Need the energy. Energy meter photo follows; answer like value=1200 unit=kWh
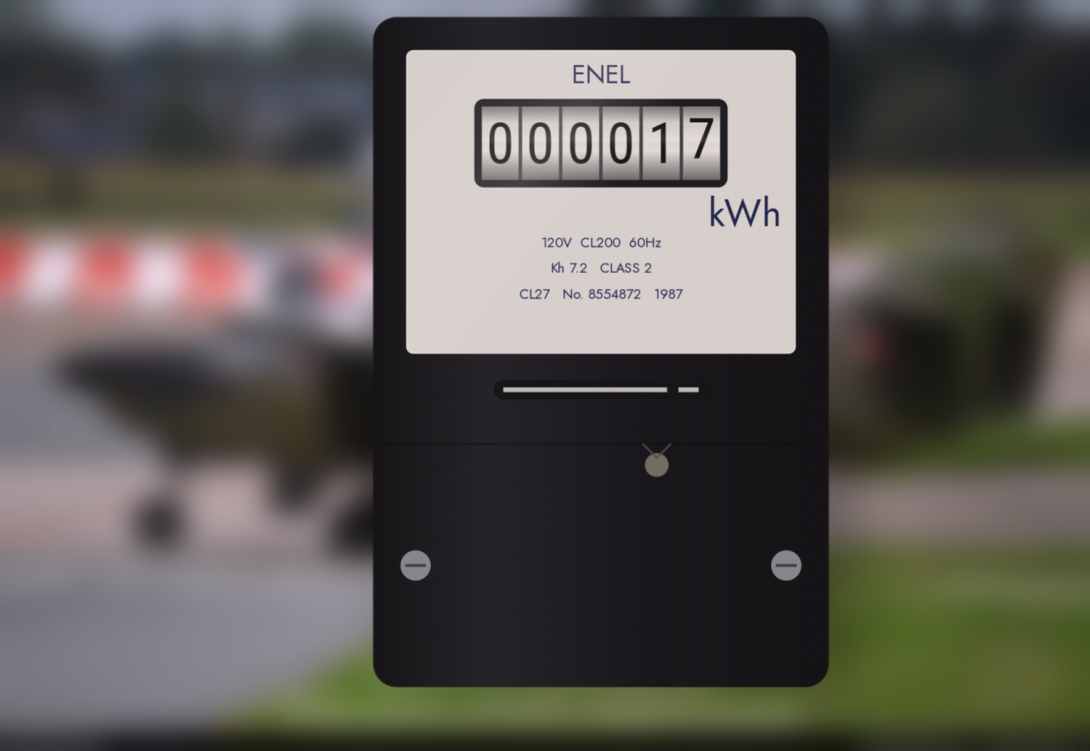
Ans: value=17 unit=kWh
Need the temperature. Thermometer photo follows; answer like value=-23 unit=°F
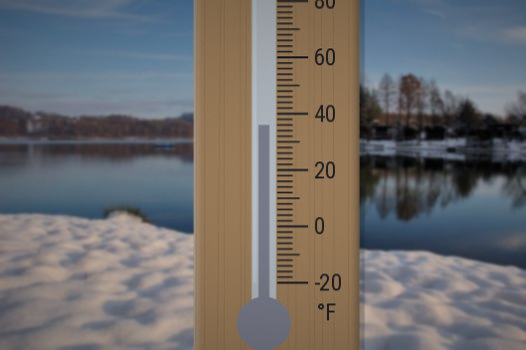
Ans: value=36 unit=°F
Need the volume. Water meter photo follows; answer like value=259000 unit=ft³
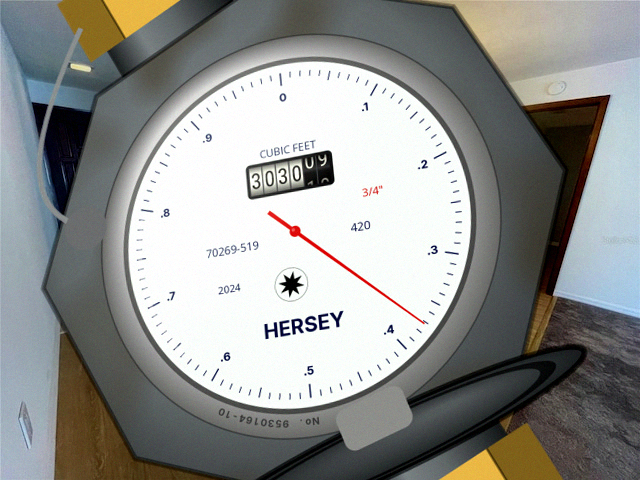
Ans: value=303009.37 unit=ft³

* * *

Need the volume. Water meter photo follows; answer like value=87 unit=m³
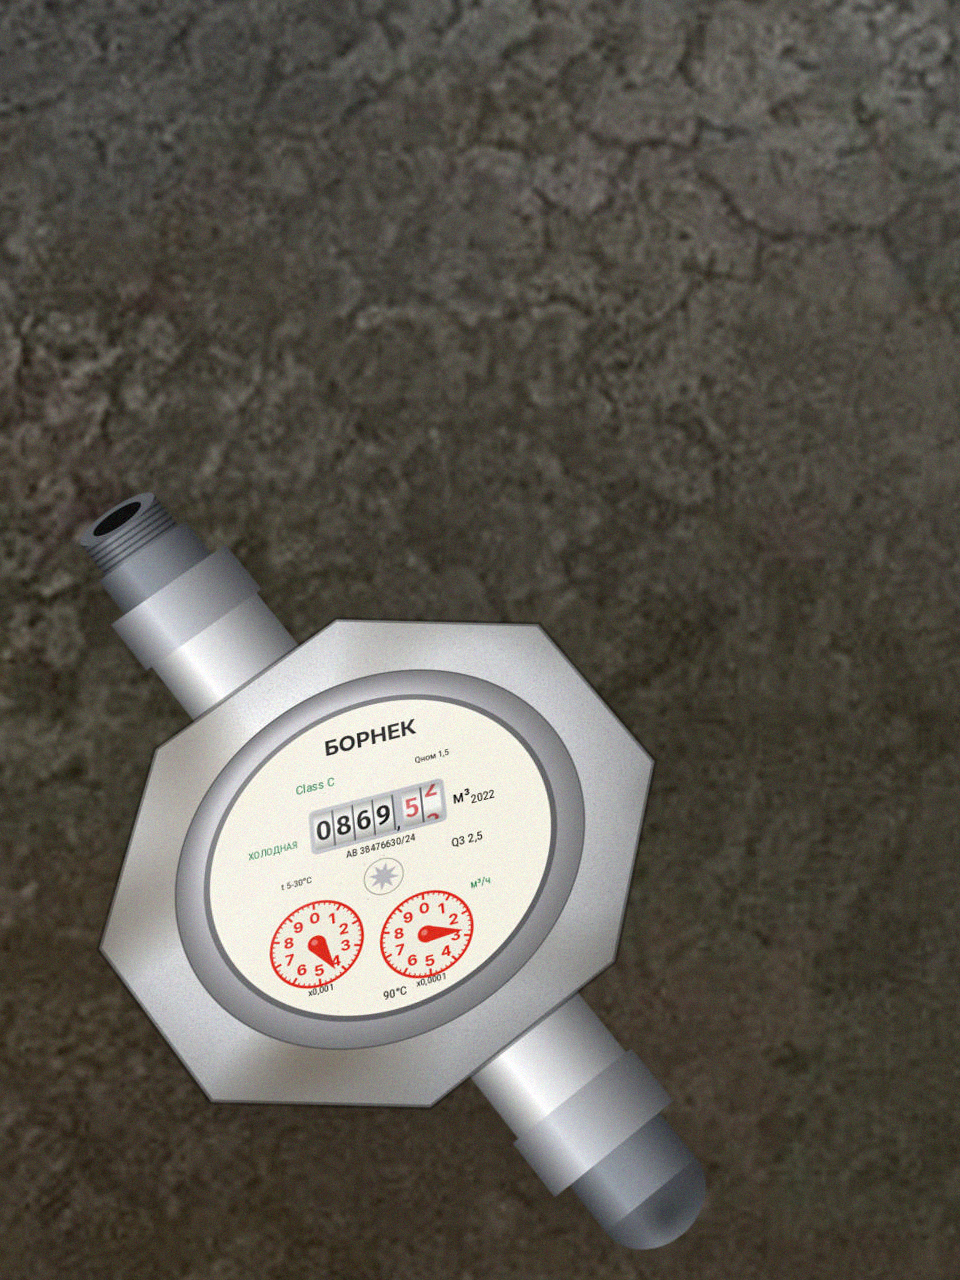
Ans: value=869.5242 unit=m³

• THE PROBLEM:
Give the data from the line with "Need the volume. Water meter photo follows; answer like value=87" up to and including the line with "Ans: value=869.5242 unit=m³" as a two-column CSV headed input and output, with one row for each text-and-answer pair. Put each value in a single quoted field, replace line breaks with spaces, and leave out the pictures.

• OUTPUT OF THE EXERCISE:
input,output
"Need the volume. Water meter photo follows; answer like value=87 unit=m³ Ans:","value=869.5242 unit=m³"